Records.
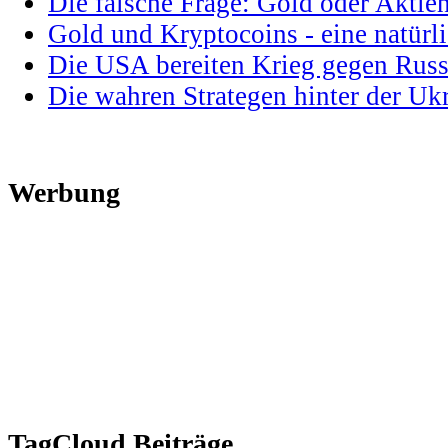
Die falsche Frage: Gold oder Aktie
Gold und Kryptocoins - eine natür
Die USA bereiten Krieg gegen Russ
Die wahren Strategen hinter der U
Werbung
TagCloud Beiträge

Your instructions.
The records shown above are to be repeated exactly, with the pictures left out.

Solution for this task.
Die falsche Frage: Gold oder Aktie
Gold und Kryptocoins - eine natür
Die USA bereiten Krieg gegen Russ
Die wahren Strategen hinter der U
Werbung
TagCloud Beiträge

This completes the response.